Exercise requirements
The listing is to be returned word for word, without its images.

[[ Information provided open ]]

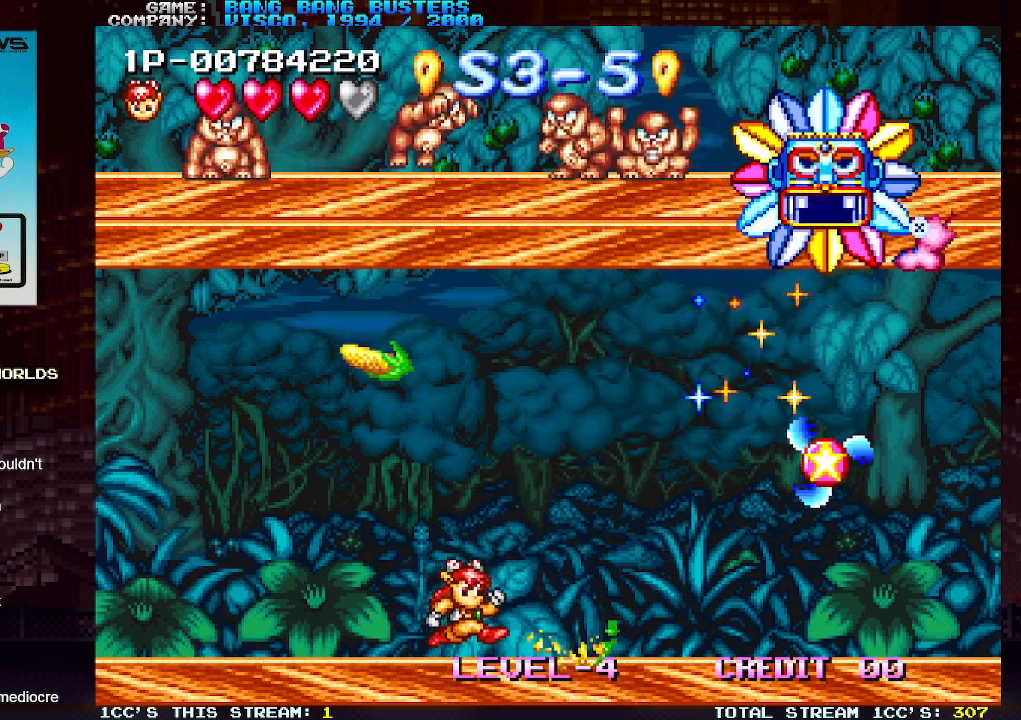
{"buttons": [], "left_stick": "center", "events": [[67, "left_stick", "center"]]}
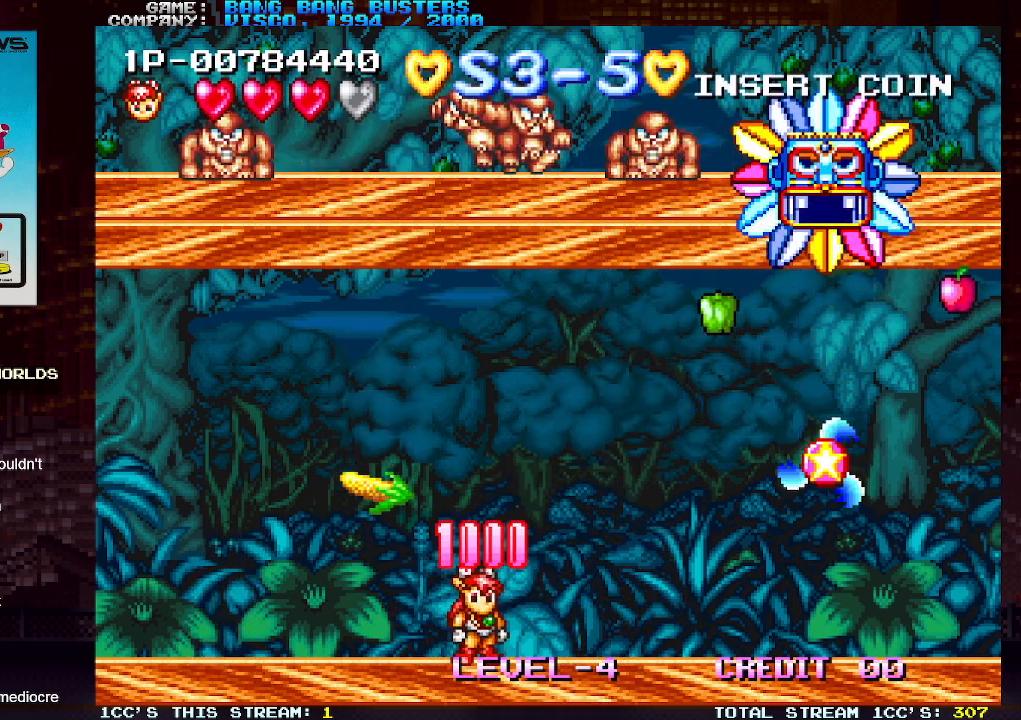
{"buttons": [], "left_stick": "center", "events": [[167, "left_stick", "right"], [333, "left_stick", "center"]]}
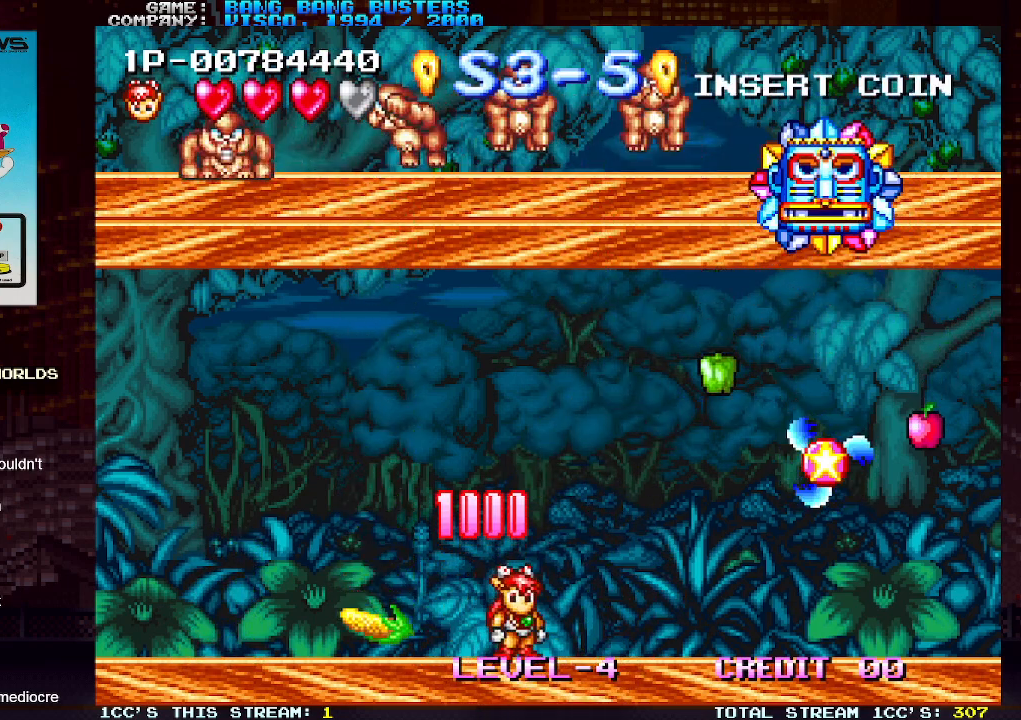
{"buttons": [], "left_stick": "center", "events": []}
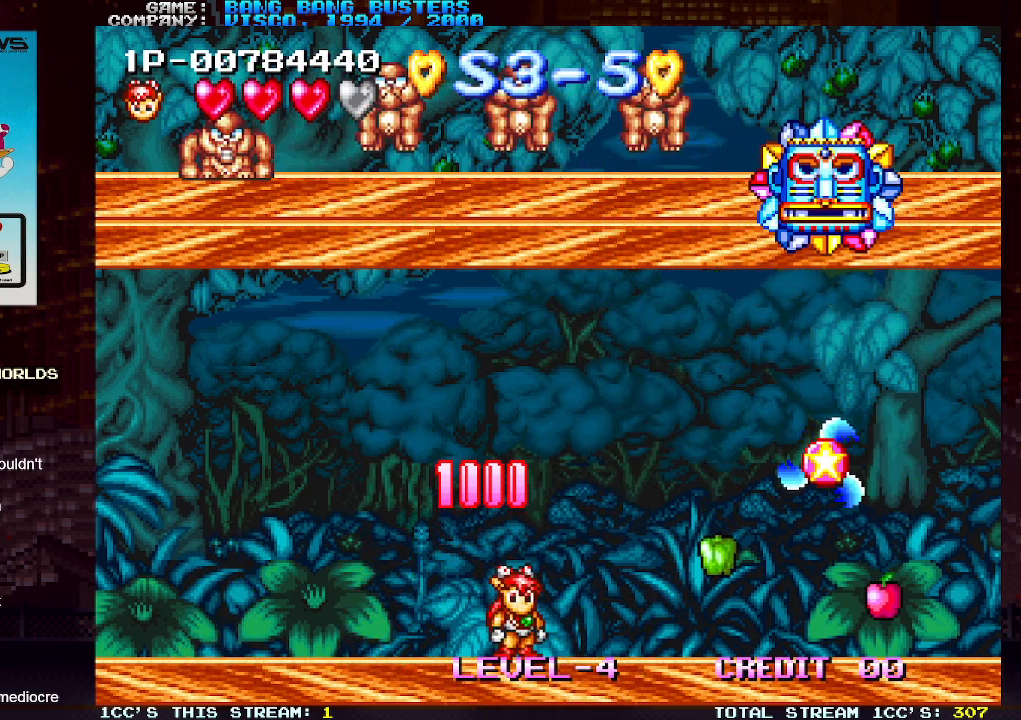
{"buttons": [], "left_stick": "center", "events": []}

[[ Information provided closed ]]

The answer
{"buttons": [], "left_stick": "center", "events": [[67, "left_stick", "center"]]}
{"buttons": [], "left_stick": "center", "events": [[167, "left_stick", "right"], [333, "left_stick", "center"]]}
{"buttons": [], "left_stick": "center", "events": []}
{"buttons": [], "left_stick": "center", "events": []}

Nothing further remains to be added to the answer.